Passage for review:
-------------------------

Upon listening to several personal interviews with people suffering from various illnesses, controversial issues regarding misconceptions and unfounded beliefs about patients suffering Alzheimer’s disease came to life. The disease, largely affecting people at their middle or old age, is characterised by loss of memory and a general deterioration of the mental abilities of individuals. The disease is possible to contain through care by qualified professionals. However, the interviews revealed varied misconceptions by the patients that were either totally unfounded or spread by an ignorant portion of the society.
Part of the reason was that the disease causes the patient to be extremely care-dependent such that upon suffering the disease, one needs a 24-hour care from at least a close relative but more suitably, a qualified professional. This causes the patients to suffer extensive stigmatisation that causes them to avoid seeking care altogether (Burgener, Sandy and Barbara 31) The interviewees expressed certainty that the condition is a guarantee as long as one clocked old age and as such were near confident that they were going to contract the illness. The 11th interviewee, for example, expressed certainty that the disease was genetic and therefore, out of caring for her mother, she was bound to catch the disease.
Aside from stigma on the patient, care-givers are wary of extending help in the fear that they will be subject of courtesy stigma, a condition associated with suffering stigma due to association with a patient suffering stigma as a result of Alzheimer's disease (Werner, Perla and Jeremia 92). The feelings of stigma and exclusion from the society also led to a feeling of being undesired which caused the interviewees not to adhere to prescribed medication. Most of them had to be persuaded to proceed with the medication with some actually having to be tricked.

-------------------------

Given records:
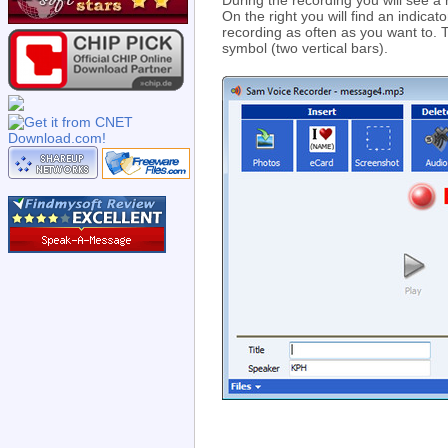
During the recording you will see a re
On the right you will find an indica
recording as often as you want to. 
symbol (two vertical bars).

-------------------------

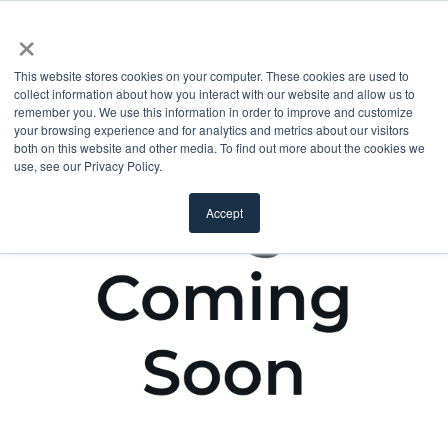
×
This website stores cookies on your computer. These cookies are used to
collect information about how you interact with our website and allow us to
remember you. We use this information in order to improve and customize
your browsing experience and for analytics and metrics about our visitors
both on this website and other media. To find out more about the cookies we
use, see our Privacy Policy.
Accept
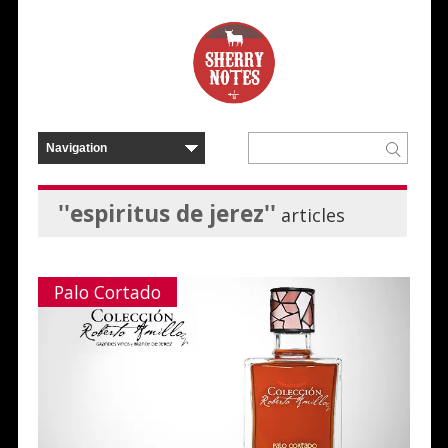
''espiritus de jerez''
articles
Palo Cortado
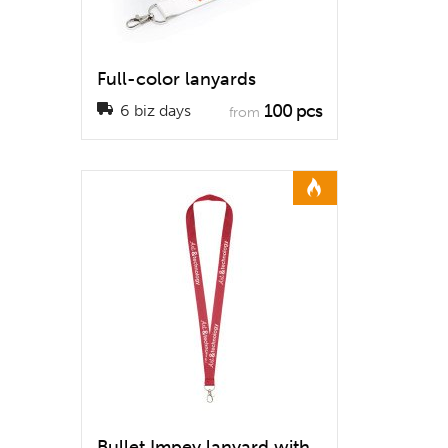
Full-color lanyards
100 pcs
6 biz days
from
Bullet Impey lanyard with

-------------------------

Summarize the passage on Alzheimer's disease in two sentences.

Interviews with people suffering various illnesses exposed unfounded misconceptions about Alzheimer's disease, a condition mostly of middle and old age marked by memory loss and mental decline that qualified professional care can contain. Because the disease makes patients heavily care-dependent, they face stigma that leads them to avoid care and stop taking prescribed medication, while caregivers hold back help for fear of courtesy stigma.